▸ Directions: Start at the first line below and write out everything verbatim except the pictures.

▸ Data extract:
[Start of section]
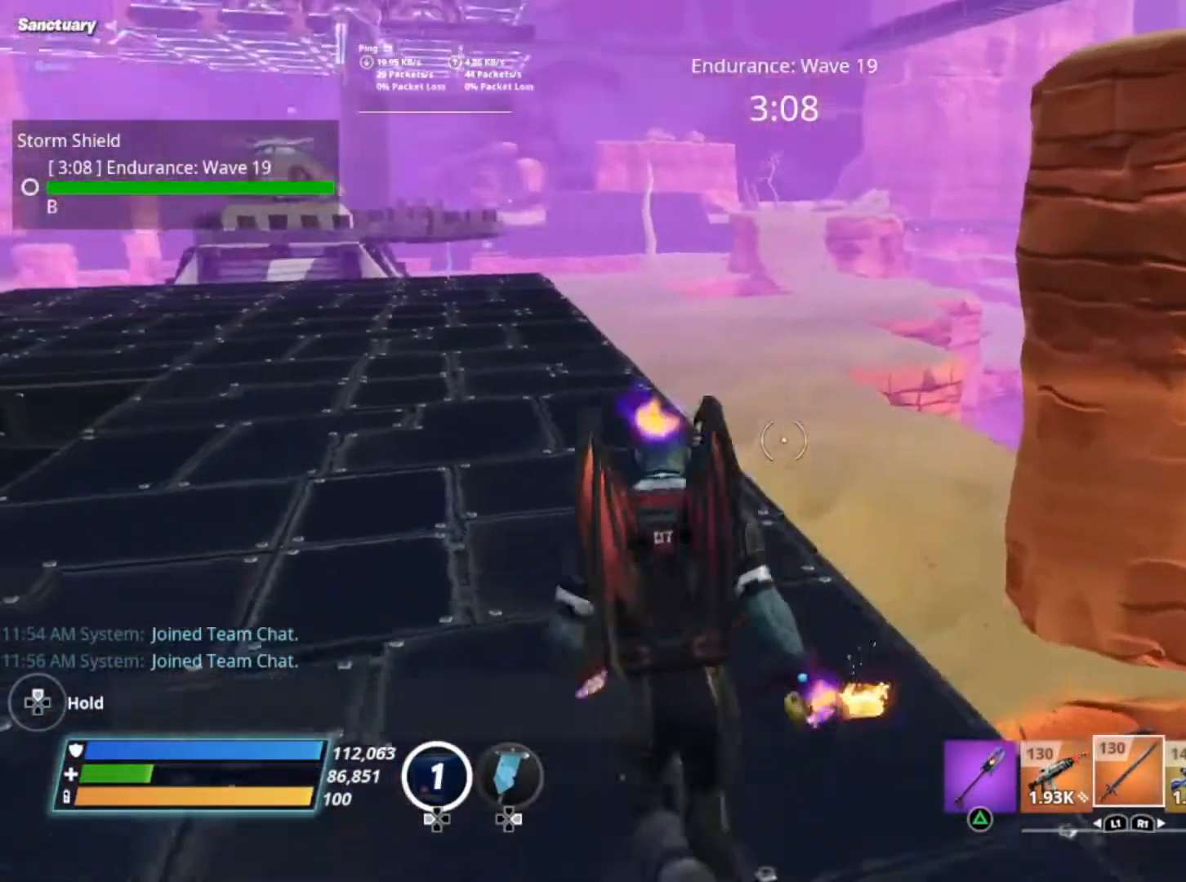
{"buttons": ["DPAD_UP"], "left_stick": "center", "right_stick": "center", "events": [[133, "right_stick", "center"], [267, "A", "down"], [367, "A", "up"], [367, "left_stick", "center"], [500, "DPAD_UP", "down"]]}
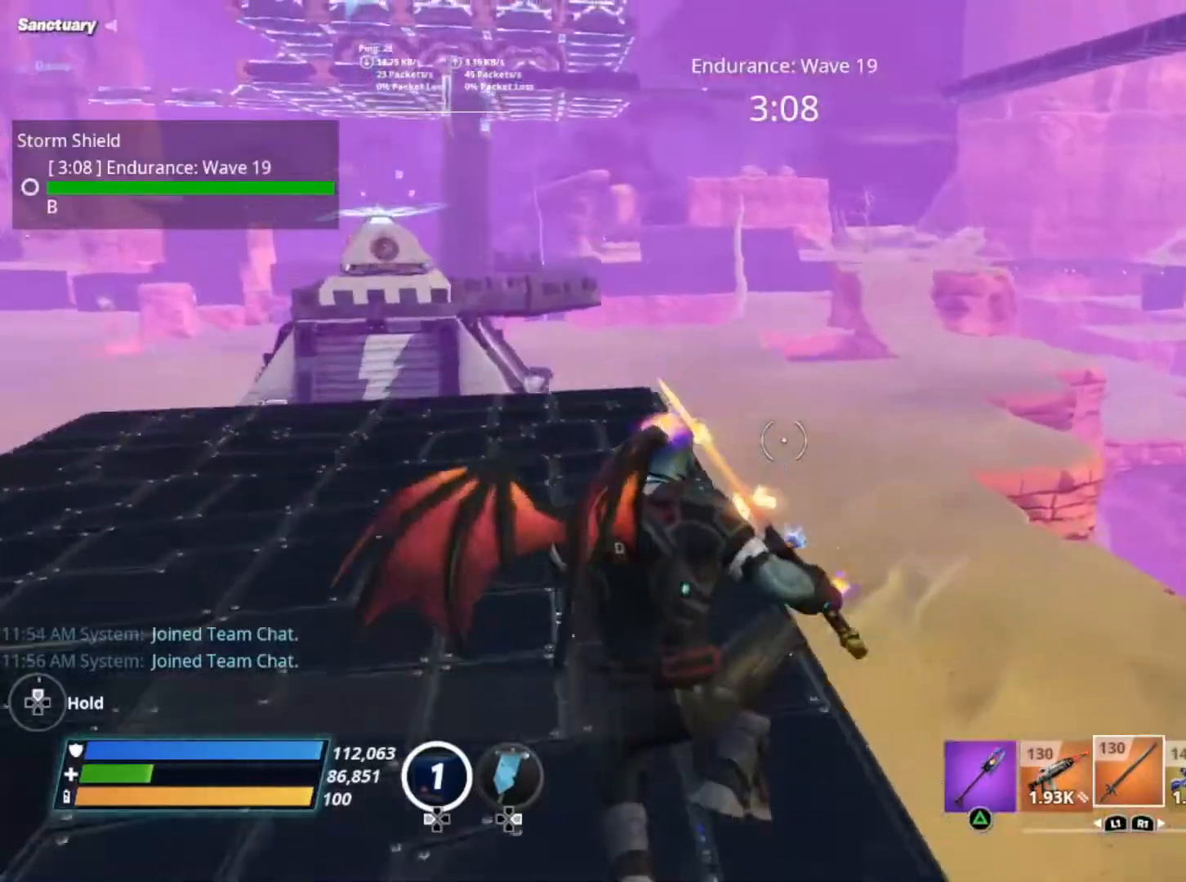
{"buttons": [], "left_stick": "center", "right_stick": "center", "events": [[100, "DPAD_UP", "up"], [200, "DPAD_UP", "down"], [300, "DPAD_UP", "up"]]}
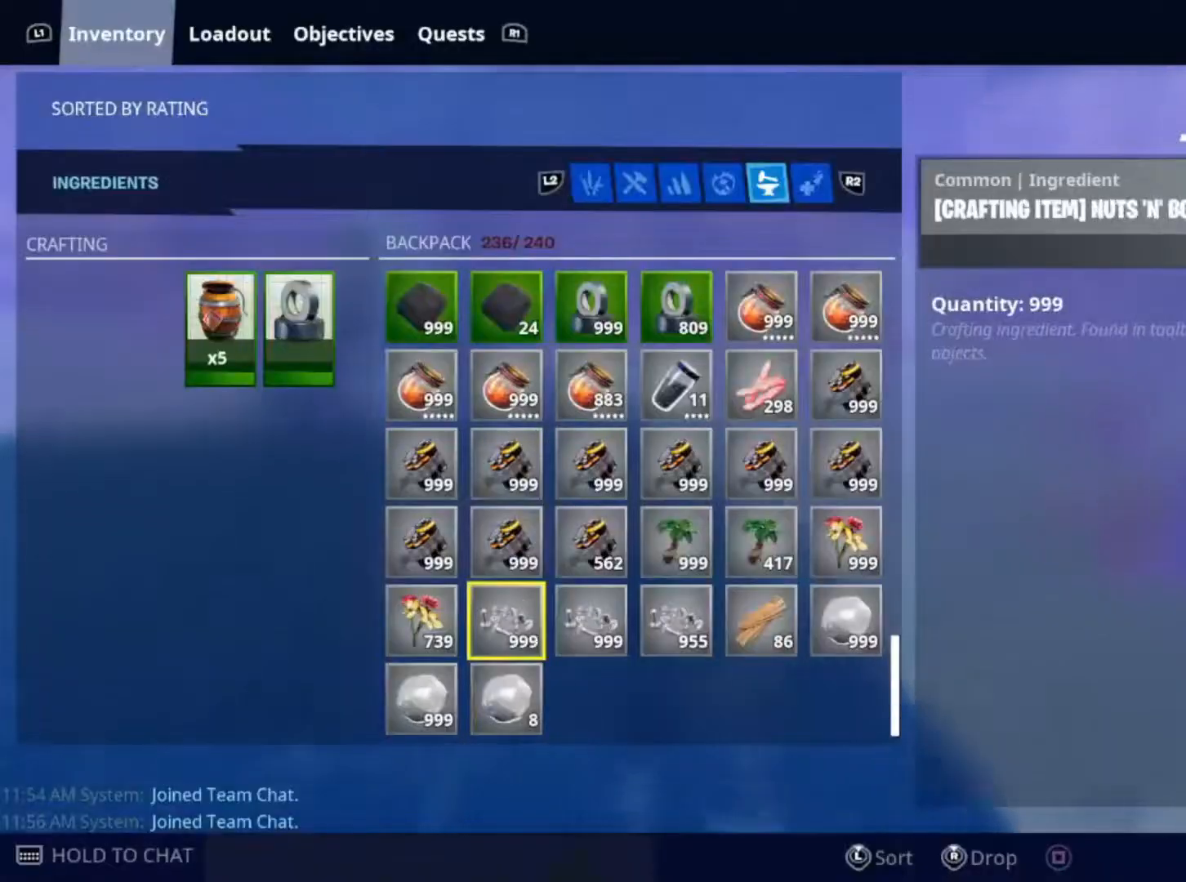
{"buttons": ["L2"], "left_stick": "center", "right_stick": "center", "events": [[233, "L2", "down"], [367, "L2", "up"], [500, "L2", "down"]]}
[End of section]
▸ Answer to this task:
{"buttons": ["DPAD_UP"], "left_stick": "center", "right_stick": "center", "events": [[133, "right_stick", "center"], [267, "A", "down"], [367, "A", "up"], [367, "left_stick", "center"], [500, "DPAD_UP", "down"]]}
{"buttons": [], "left_stick": "center", "right_stick": "center", "events": [[100, "DPAD_UP", "up"], [200, "DPAD_UP", "down"], [300, "DPAD_UP", "up"]]}
{"buttons": ["L2"], "left_stick": "center", "right_stick": "center", "events": [[233, "L2", "down"], [367, "L2", "up"], [500, "L2", "down"]]}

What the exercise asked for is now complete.